Consider this graphic, showing enrolled patients at each site. It came through on a weekly "Site Newsletter" for a trial I was working on:
I chose this histogram not because it’s particularly bad, but because it’s supremely typical. Don’t get me wrong ... it’s really bad, but the important thing here is that it looks pretty much exactly like every site enrollment histogram in every study I’ve ever worked on.
This is a wasted opportunity. Whether we look at per-site enrollment with internal teams to develop enrollment support plans, or share this data with our sites to inform and motivate them, a good chart is one of the best tools we have. To illustrate this, let’s look at a few examples of better ways to look at the data.
If you really must do a static site histogram, make it as clear and meaningful as possible.
This chart improves on the standard histogram in a few important ways:
- It looks better. This is not a minor point when part of our work is to engage sites and makes them feel like they are part of something important. Actually, this graph is made clearer and more appealing mostly by the removal of useless attributes (extraneous whitespace, background colors, and unhelpful labels).

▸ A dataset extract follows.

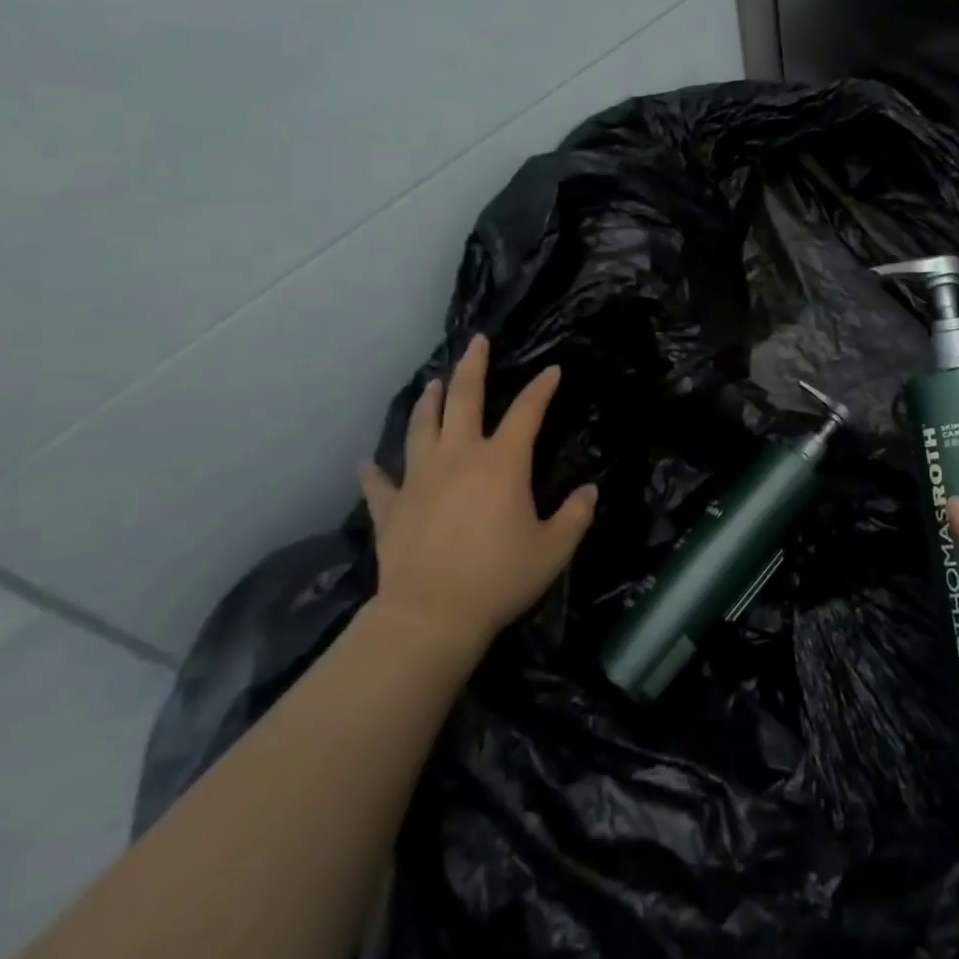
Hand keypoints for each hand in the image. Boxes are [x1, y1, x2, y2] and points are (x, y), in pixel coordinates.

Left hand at [357, 335, 595, 659]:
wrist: (430, 616)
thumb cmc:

- It adds patient disposition information. Many graphs – like the one at the beginning of this post – are vague about who is being counted. Does "enrolled" include patients currently being screened, or just those randomized? Interpretations will vary from reader to reader. Instead, this chart makes patient status an explicit variable, without adding to the complexity of the presentation. It also provides a bit of information about recent performance, by showing patients who have been consented but not yet fully screened.
- It ranks sites by their total contribution to the study, not by the letters in the investigator’s name. And that is one of the main reasons we like to share this information with our sites in the first place.

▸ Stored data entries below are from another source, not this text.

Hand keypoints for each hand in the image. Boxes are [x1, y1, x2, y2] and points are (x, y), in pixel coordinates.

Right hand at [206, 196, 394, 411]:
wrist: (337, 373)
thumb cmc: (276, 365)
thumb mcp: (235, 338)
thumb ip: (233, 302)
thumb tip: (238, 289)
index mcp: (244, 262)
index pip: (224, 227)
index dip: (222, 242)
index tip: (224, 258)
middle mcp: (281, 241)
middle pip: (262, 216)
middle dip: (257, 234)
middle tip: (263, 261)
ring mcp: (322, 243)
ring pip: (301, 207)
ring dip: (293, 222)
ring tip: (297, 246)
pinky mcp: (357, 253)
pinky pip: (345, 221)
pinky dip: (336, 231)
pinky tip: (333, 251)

Find Opportunities for Alternate Visualizations
There are many other ways in which essentially the same data can be re-sliced or restructured to underscore particular trends or messages. Here are two that I look at frequently, and often find worth sharing.
Then versus Now
This tornado chart is an excellent way of showing site-level enrollment trajectory, with each sites prior (left) and subsequent (right) contributions separated out. This example spotlights activity over the past month, but for slower trials a larger timescale may be more appropriate. Also, how the data is sorted can be critical in the communication: this could have been ranked by total enrollment, but instead sorts first on most-recent screening, clearly showing who’s picked up, who’s dropped off, and who’s remained constant (both good and bad).
This is especially useful when looking at a major event (e.g., pre/post protocol amendment), or where enrollment is expected to have natural fluctuations (e.g., in seasonal conditions).
Net Patient Contribution
In many trials, site activation occurs in a more or less "rolling" fashion, with many sites not starting until later in the enrollment period. This makes simple enrollment histograms downright misleading, as they fail to differentiate sites by the length of time they’ve actually been able to enroll. Reporting enrollment rates (patients per site per month) is one straightforward way of compensating for this, but it has the unfortunate effect of showing extreme (and, most importantly, non-predictive), variance for sites that have not been enrolling for very long.

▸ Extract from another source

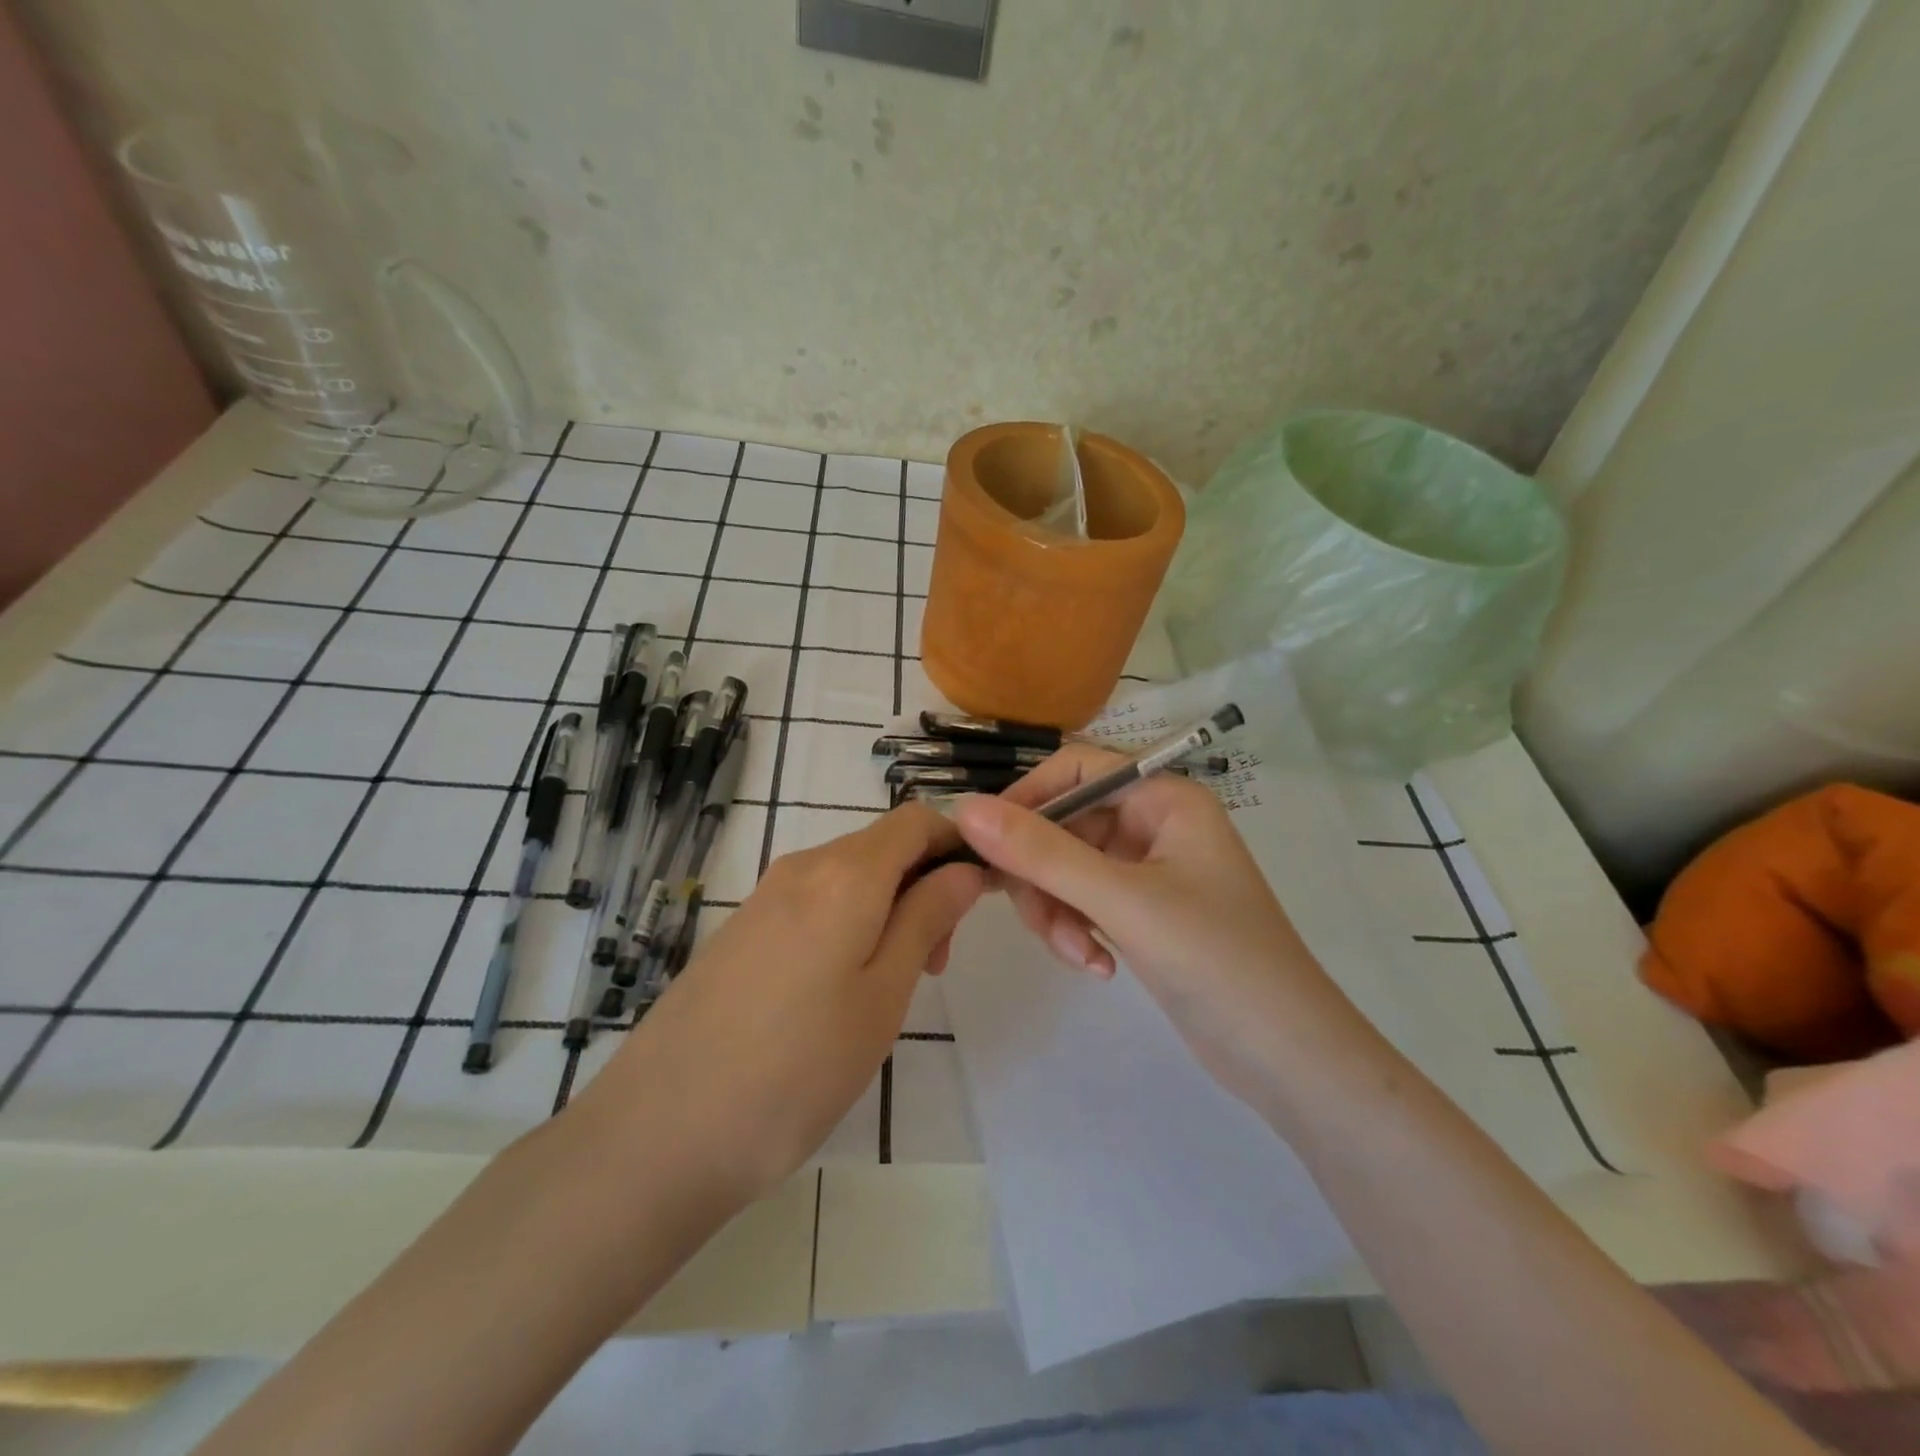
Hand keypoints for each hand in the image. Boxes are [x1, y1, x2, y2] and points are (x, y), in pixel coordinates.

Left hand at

As a result, I prefer to measure each site in terms of its net contribution to enrollment, compared to what it was expected to do over the time it was open:
To clarify this, consider an example: A study expects sites to screen 1 patient per month. Both Site A and Site B have failed to screen a single patient so far, but Site A has been active for 6 months, whereas Site B has only been active 1 month.
On an enrollment histogram, both sites would show up as tied at 0. However, Site A’s 0 is a lot more problematic – and predictive of future performance – than Site B’s 0. If I compare them to benchmark, then I show how many total screenings each site is below the study’s expectation: Site A is at -6, and Site B is only -1, a much clearer representation of current performance.
This graphic has the added advantage of showing how the study as a whole is doing. Comparing the total volume of positive to negative bars gives the viewer an immediate visceral sense of whether the study is above or below expectations.
The above are just 3 examples – there is a lot more that can be done with this data. What is most important is that we first stop and think about what we’re trying to communicate, and then design clear, informative, and attractive graphics to help us do that.